Protein Characterization Facility: We have several different instruments to measure macromolecular interaction kinetics and thermodynamics. These comprise of three instruments that use Surface Plasmon Resonance (SPR) and two that use Biolayer Interferometry. The Facility is used by multiple faculty from across the Division as well as some external users, and have an occupancy rate of about 90% and very little down time. The instruments are heavily used because of their relatively small sample requirements and accurate measurements of binding affinities.
A) Surface Plasmon Resonance (SPR) is a non-invasive optical measuring technique which measures the mass concentration of biomolecules in close proximity to a specially prepared surface. The technique does not require any labeling of the interacting components. The response is largely independent of the nature of the biomolecule, so that all steps in an interaction analysis may be followed with the same detection technique. The process involves flow of one molecule (analyte) over a surface with an immobilized binding partner (ligand). Binding results in a change in refractive index at the surface which is transduced to an optical signal. Dissociation of bound analyte is monitored by flowing buffer over the surface.

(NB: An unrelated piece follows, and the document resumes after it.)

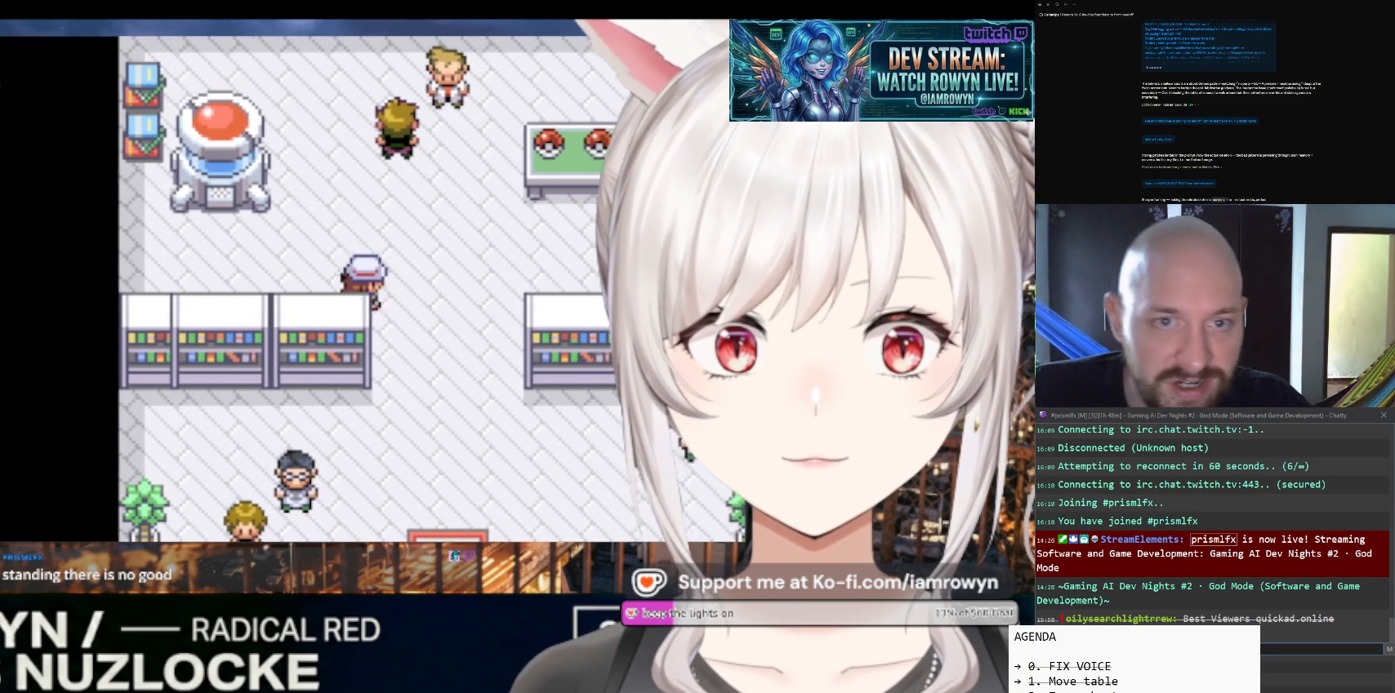
{"buttons": ["DPAD_RIGHT"], "events": []}
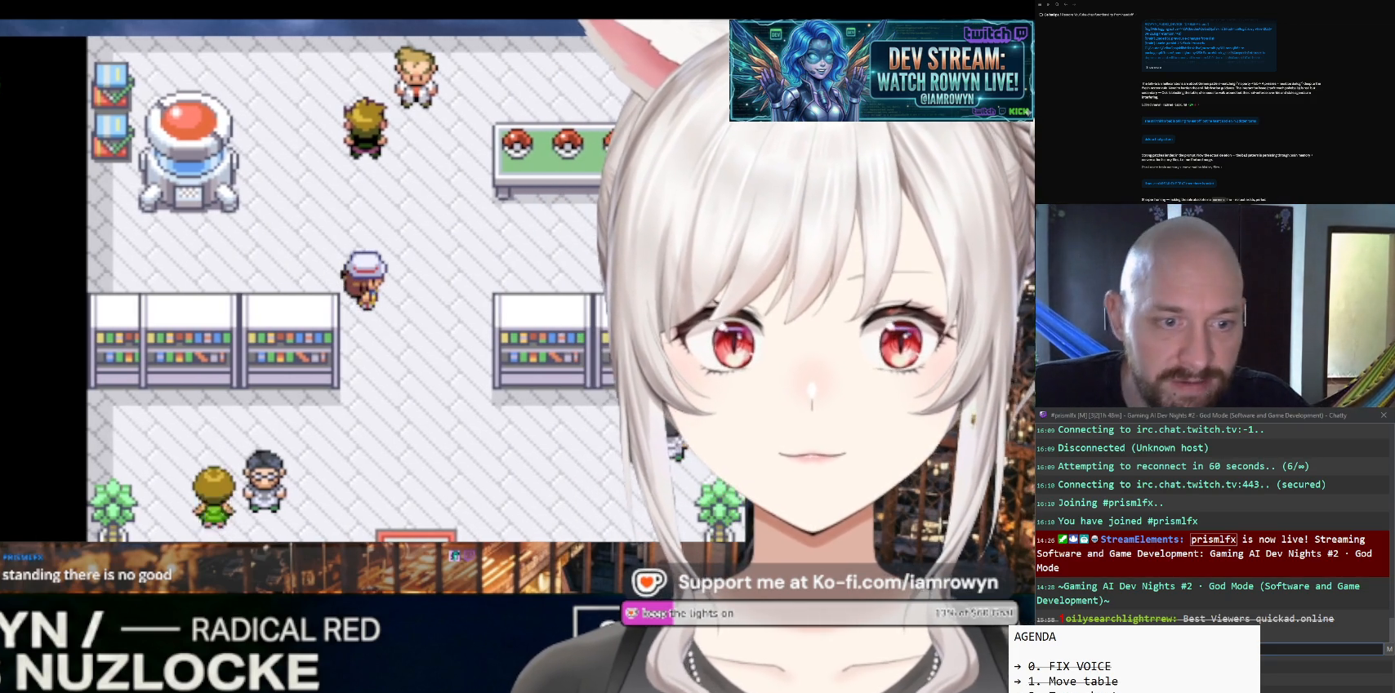
{"buttons": ["DPAD_RIGHT"], "events": []}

Biacore 2000 and 3000 Systems are two very robust SPR instruments. These instruments use a single chip with four surfaces to which different molecules can be attached, making it possible to simultaneously determine 3 different affinities. We have recently acquired a ProteOn XPR36 array based system with funds from the DBT-IISc partnership program. This allows for one shot kinetics and can have upto 36 ligands immobilized on the chip surface and has greatly increasedthe throughput of the facility.
B) Biolayer interferometry (BI) This technology is another analytical technique with current applications in Surface Science and Biophysics. The instrument records thickness, mass, density, refractive index of the interfacially adsorbed layers. The physical dimensions of (protein) layers at the surface, can be measured, making it possible to determine molecular assembly/stoichiometry in addition to the kinetics and equilibrium constant for the reaction. We have two instruments that employ this technology, the older AnaLight® 4D and the recently acquired Octet Red96. The Octet has the advantage of negligible analyte consumption and low consumable costs and was procured very recently with funding from MHRD. The Octet system is ideally suited for 96-well characterization of protein-protein and protein-small molecule binding kinetics, and for the determination of protein concentrations and titer.